A review identified various barriers to HCWs’ compliance with IPC guidelines for respiratory infectious diseases, including the availability of training programs, PPE supply, and individual factors such as knowledge, attitudes, beliefs, and PPE discomfort [21]. Additionally, a study conducted in Uganda; involving 657 HCWs at community hospitals, revealed that only 37.0% of participants had good COVID-19 IPC practices, despite high rates of mask usage and hand washing [22].
In our study, doctors, doctor assistants, nurses, and paramedical staff demonstrated higher COVID-19 IPC compliance than non-clinical staff, except in HH practices. This aligns with prior research. For instance, a study performed in private-not-for-profit community hospitals in Uganda revealed a significant association between clinical HCWs and good COVID-19 IPC practices [22]. Similarly, a study in COVID-19 treatment centers in Ghana revealed that non-clinical staff exhibited significantly lower compliance with hand hygiene and PPE usage compared to clinical staff [16].
The difference in compliance may be due to the higher risk faced by clinical healthcare workers in close contact with COVID-19 patients. A study from Somalia, reported that ancillary staff, including security workers and cleaners, have a higher infection risk due to lower knowledge and adherence to infection control measures when handling suspected COVID-19 patients. Healthcare assistants are often informally employed and receive less attention than formal employees such as doctors, nurses, and technologists [11].
Our study showed that HCWs who were present during AGPs exhibited higher compliance with overall IPC measures compared to those who were uncertain about that. Our study aligns with Ashinyo ME et al.’s study that reported high compliance with COVID-19 IPC protocols during AGPs [16]. Healthcare workers performing AGPs face a higher risk of COVID-19 infection, possibly explaining their heightened compliance [23].
Our study also showed that HCWs who had received training on COVID-19 exhibited higher COVID-19 compliance with overall IPC than those who did not. This is in line with 2 studies on 422 HCWs in Ethiopia; Etafa W. et al [20] and Arsemahagn MA [24], and a review study by Cooper S. et al. [25].
Interestingly, our study revealed that HCWs who obtained COVID-19 information from official sources showed lower compliance with PPE and HH compared to those who accessed information from social media.

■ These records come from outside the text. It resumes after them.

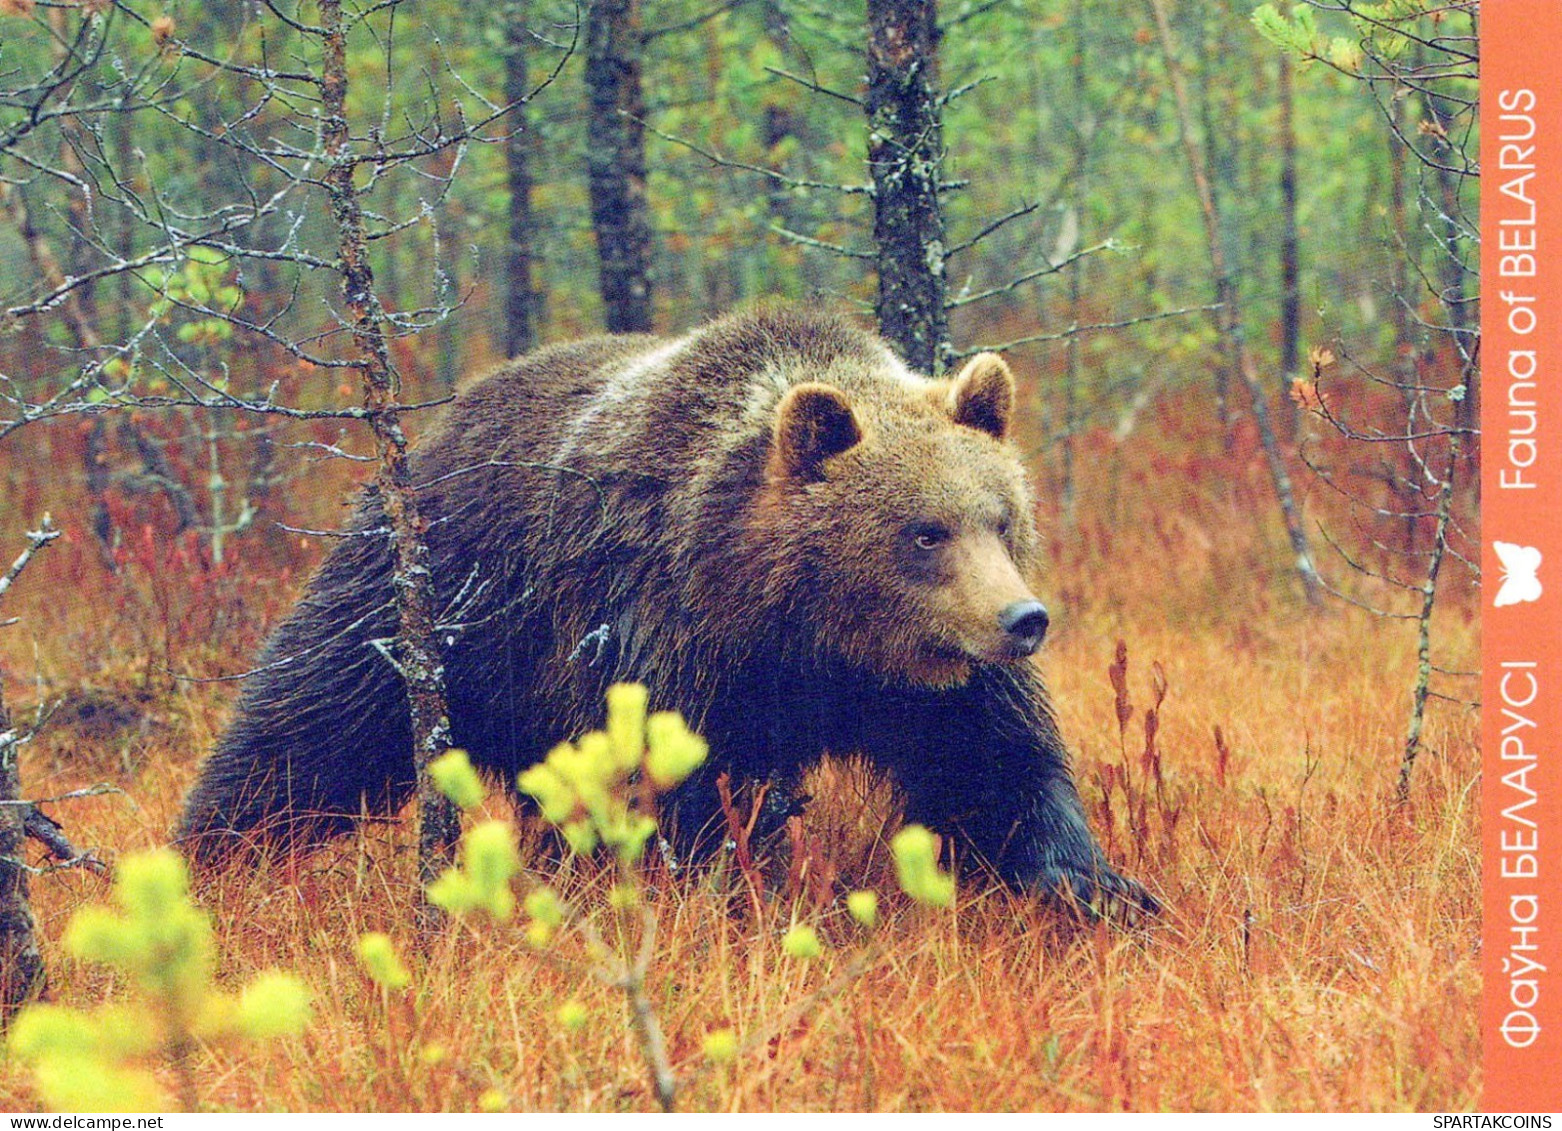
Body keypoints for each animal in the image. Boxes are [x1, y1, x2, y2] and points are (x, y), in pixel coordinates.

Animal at [179, 304, 1162, 912]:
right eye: (925, 531)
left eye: (1000, 518)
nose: (1022, 619)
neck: (801, 631)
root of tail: (446, 420)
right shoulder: (666, 637)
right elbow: (680, 794)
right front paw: (725, 897)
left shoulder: (930, 684)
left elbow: (998, 768)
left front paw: (1101, 890)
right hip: (437, 592)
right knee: (310, 721)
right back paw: (211, 854)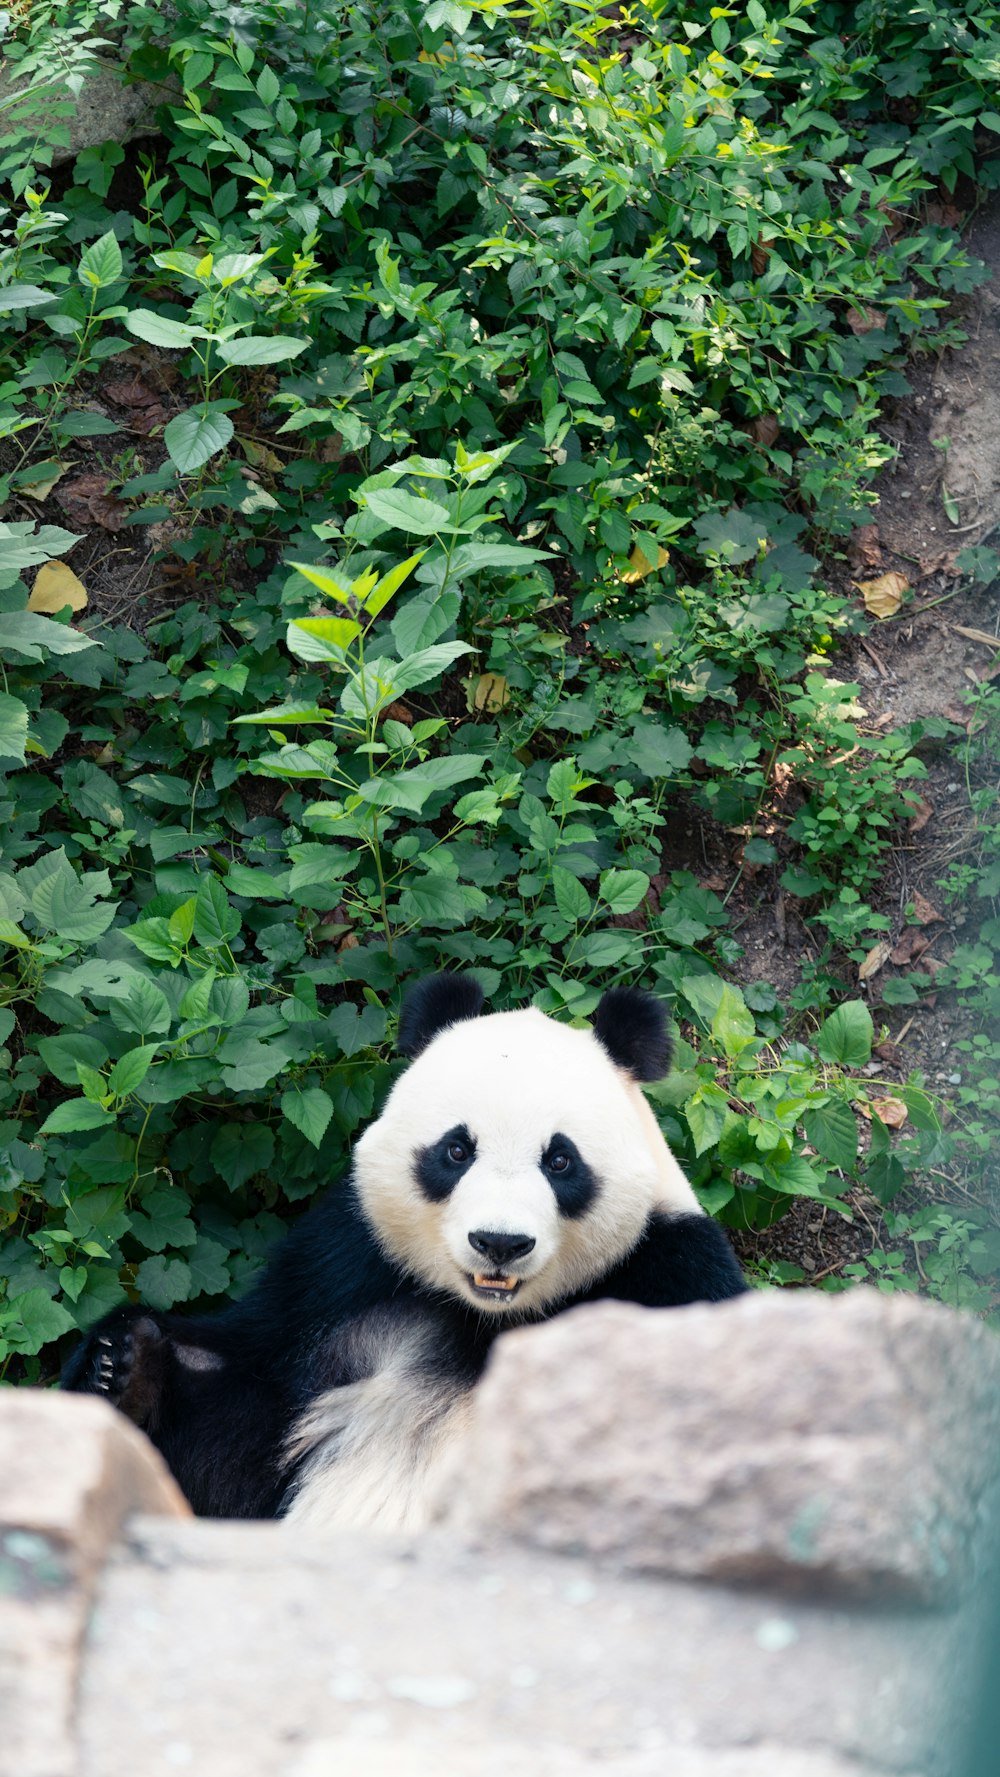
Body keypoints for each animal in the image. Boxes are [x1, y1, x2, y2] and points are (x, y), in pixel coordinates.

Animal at [60, 973, 742, 1528]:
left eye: (560, 1160)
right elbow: (231, 1438)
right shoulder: (342, 1272)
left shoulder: (670, 1272)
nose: (499, 1243)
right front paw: (122, 1365)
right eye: (456, 1150)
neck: (489, 1318)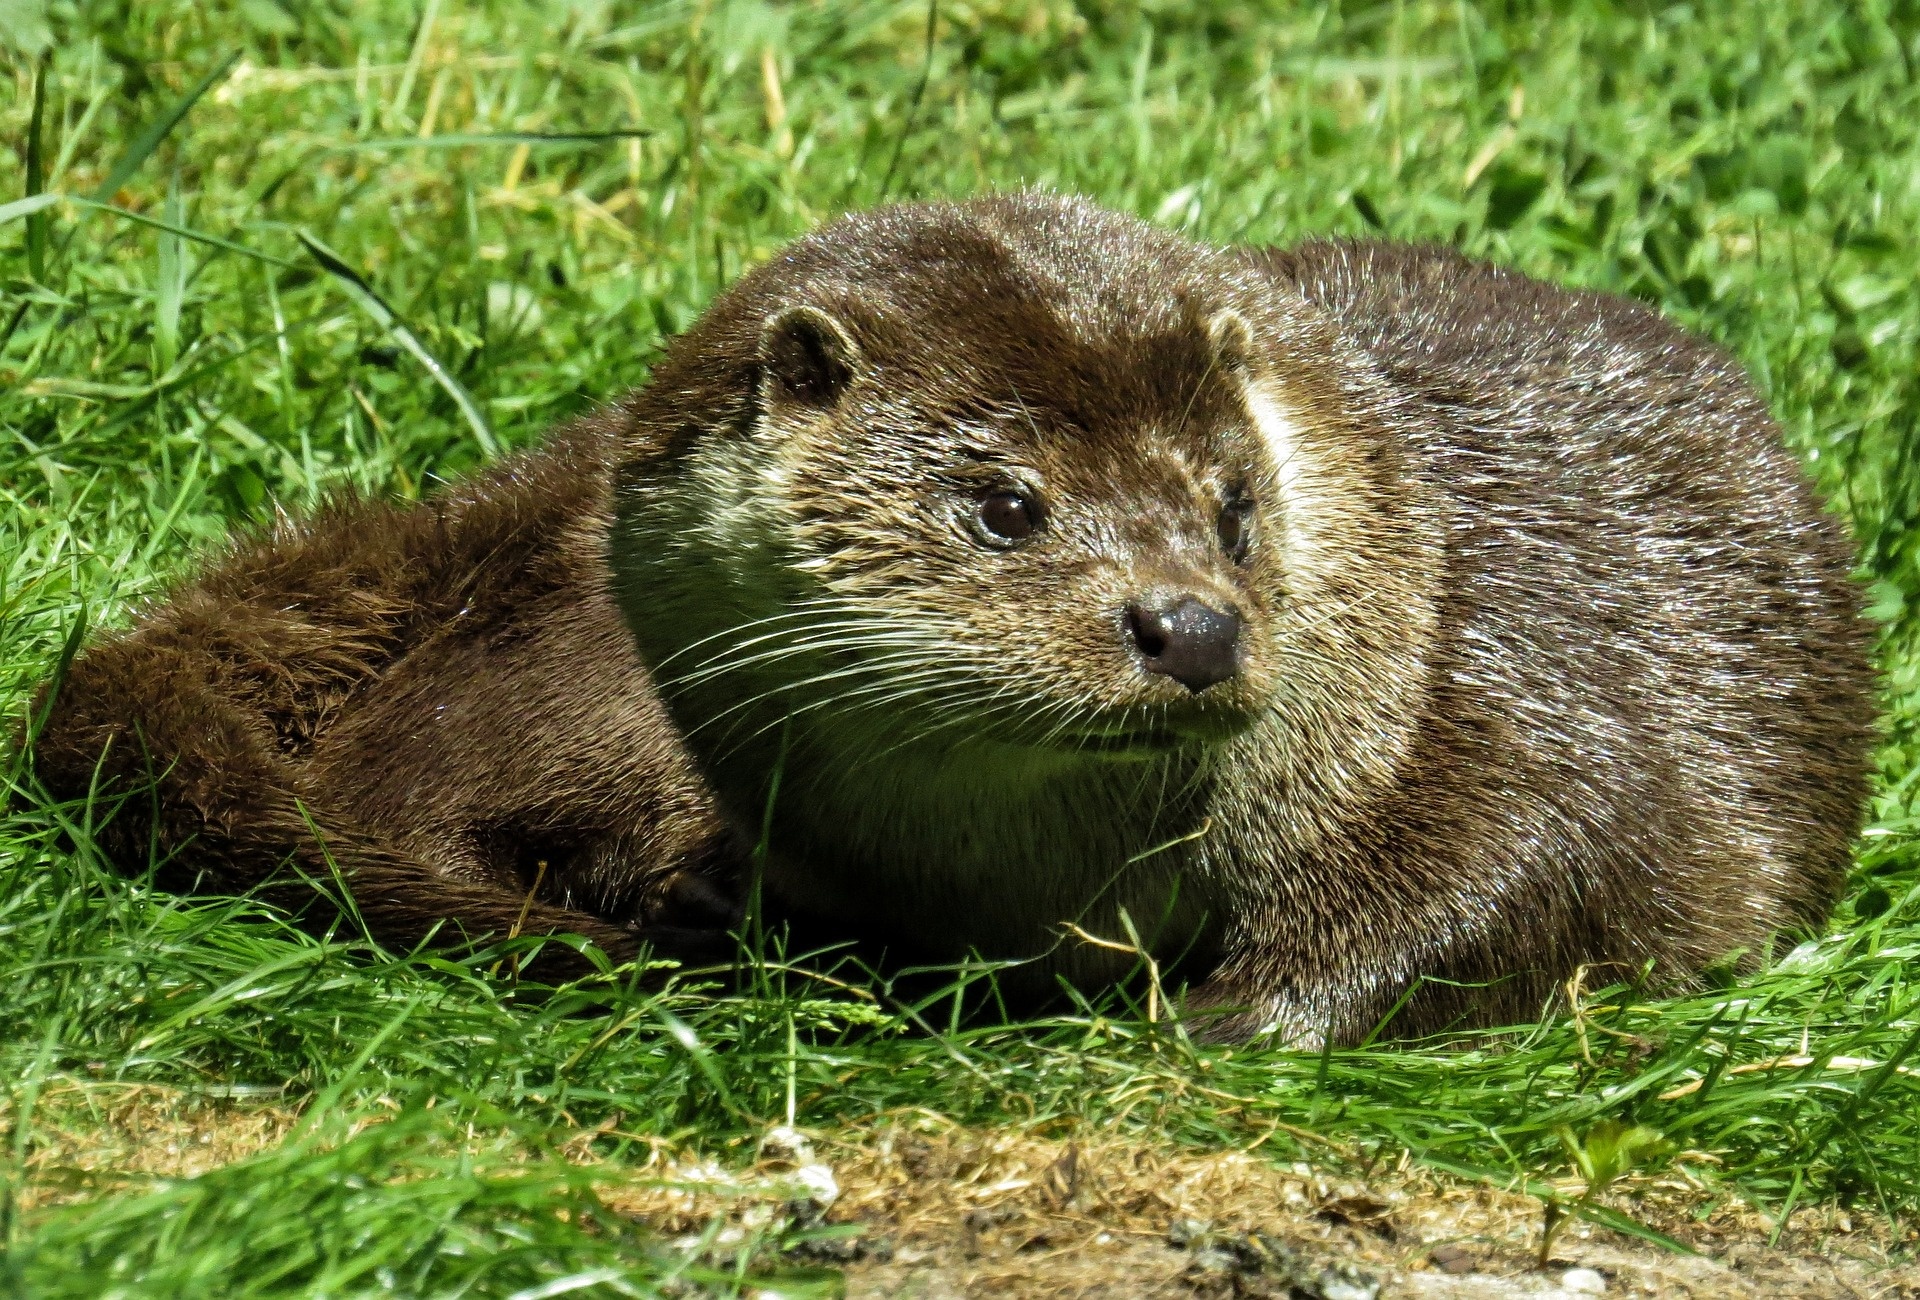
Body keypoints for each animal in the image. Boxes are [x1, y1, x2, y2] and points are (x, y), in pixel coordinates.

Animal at [18, 194, 1873, 1044]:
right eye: (1004, 505)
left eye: (1235, 505)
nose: (1192, 627)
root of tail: (478, 513)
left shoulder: (1499, 702)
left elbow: (1519, 872)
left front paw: (1215, 1024)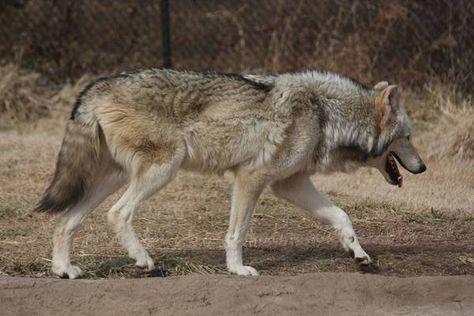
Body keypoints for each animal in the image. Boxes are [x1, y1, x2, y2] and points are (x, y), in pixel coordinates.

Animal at [34, 68, 426, 278]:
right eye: (408, 137)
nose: (423, 167)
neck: (325, 113)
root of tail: (95, 87)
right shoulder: (251, 177)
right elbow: (237, 234)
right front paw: (238, 270)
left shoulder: (289, 184)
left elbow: (341, 216)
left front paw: (359, 255)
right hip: (163, 170)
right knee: (118, 214)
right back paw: (145, 261)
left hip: (112, 179)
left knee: (64, 222)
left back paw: (64, 270)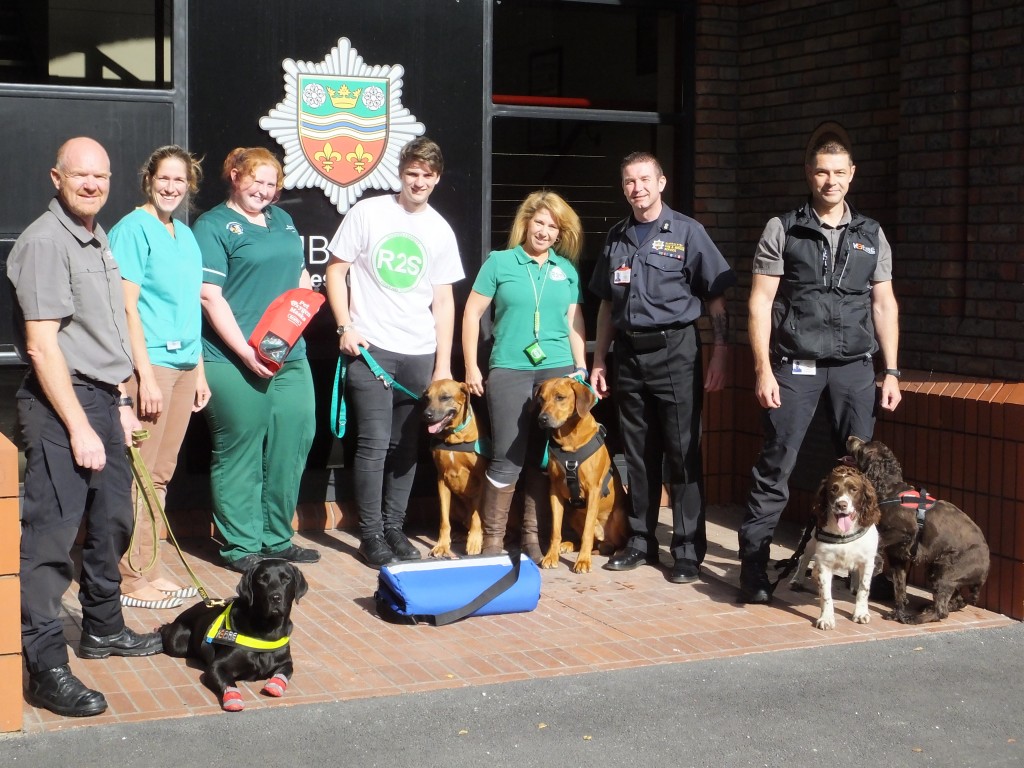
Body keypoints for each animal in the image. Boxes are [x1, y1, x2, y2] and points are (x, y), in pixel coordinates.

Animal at [157, 557, 305, 712]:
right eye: (262, 579)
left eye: (286, 579)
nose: (275, 597)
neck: (267, 630)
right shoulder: (216, 667)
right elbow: (228, 682)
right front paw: (233, 699)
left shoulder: (286, 662)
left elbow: (284, 672)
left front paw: (274, 686)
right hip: (179, 641)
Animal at [532, 376, 626, 573]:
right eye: (541, 399)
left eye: (560, 397)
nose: (542, 419)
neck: (569, 440)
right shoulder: (555, 490)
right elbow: (555, 530)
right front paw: (551, 556)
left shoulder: (593, 491)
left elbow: (587, 532)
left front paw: (583, 561)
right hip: (573, 514)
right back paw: (568, 544)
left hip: (620, 515)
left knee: (615, 541)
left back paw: (618, 551)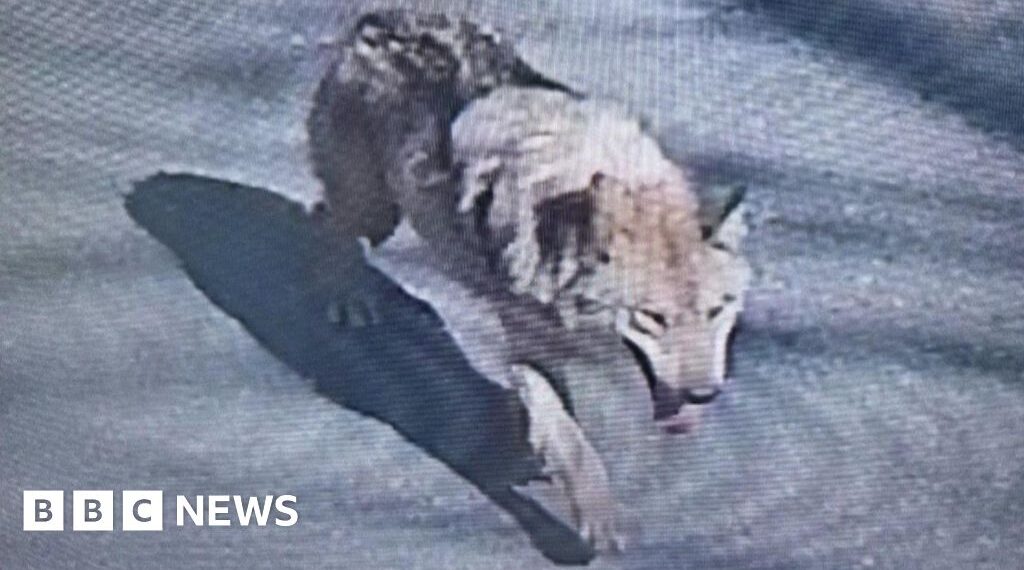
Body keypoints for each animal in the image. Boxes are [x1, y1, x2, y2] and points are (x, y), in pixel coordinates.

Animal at [309, 9, 750, 553]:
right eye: (653, 317)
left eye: (716, 311)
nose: (704, 395)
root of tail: (382, 18)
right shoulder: (527, 345)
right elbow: (572, 440)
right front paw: (596, 517)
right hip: (376, 213)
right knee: (326, 217)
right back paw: (346, 299)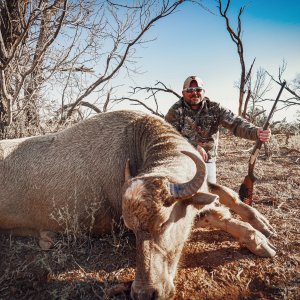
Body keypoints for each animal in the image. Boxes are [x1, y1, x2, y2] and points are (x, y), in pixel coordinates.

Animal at [0, 110, 276, 300]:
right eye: (132, 230)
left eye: (163, 225)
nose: (145, 293)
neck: (133, 139)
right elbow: (215, 214)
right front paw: (258, 240)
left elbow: (228, 195)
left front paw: (262, 223)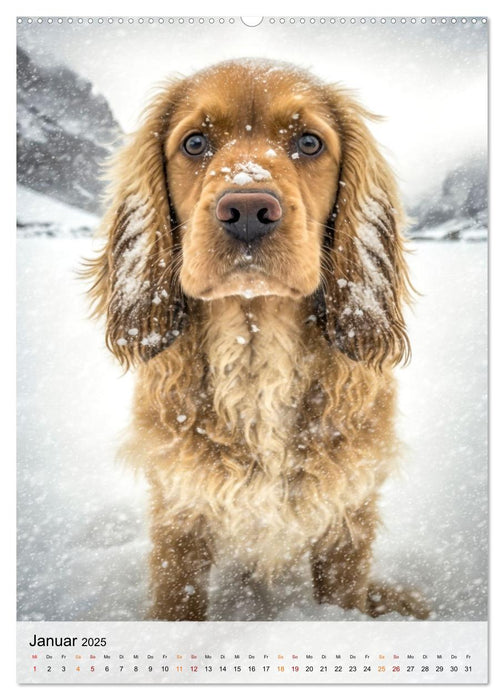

In contrast, a study on the Somali population reported the opposite, where HCWs who relied on social media for COVID-19 information exhibited lower compliance, likely due to misinformation [26]. However, De Martino HCWs may follow specific social media pages they trust for COVID-19 information.
To improve compliance, HCWs must receive continuous awareness and training in COVID-19 IPC guidelines. Policymakers should develop comprehensive programs to increase awareness among HCWs at all levels and provide the necessary equipment and supplies for effective IPC practices in healthcare settings.
This study has limitations. Firstly, there could be recall bias; because participants were asked about their compliance with COVID-19 IPC measures during the late stages of the pandemic when no COVID-19 patients were likely admitted, and some PPE like respirators, gowns, and face shields might not have been used. To minimize this bias, we asked about daily IPC practices and included specific questions for suspected or confirmed COVID-19 patients. Since the study was a single-center study, De Martino Public Hospital may not fully represent other pandemic hospitals in Somalia, although it plays a significant role in treating COVID-19 patients. Nonetheless, the inclusion of all staff members and the high response rate enhances the generalizability of the results within the hospital. Furthermore, the limited number of participants resulted in a wide confidence interval for the odds ratio derived from the model.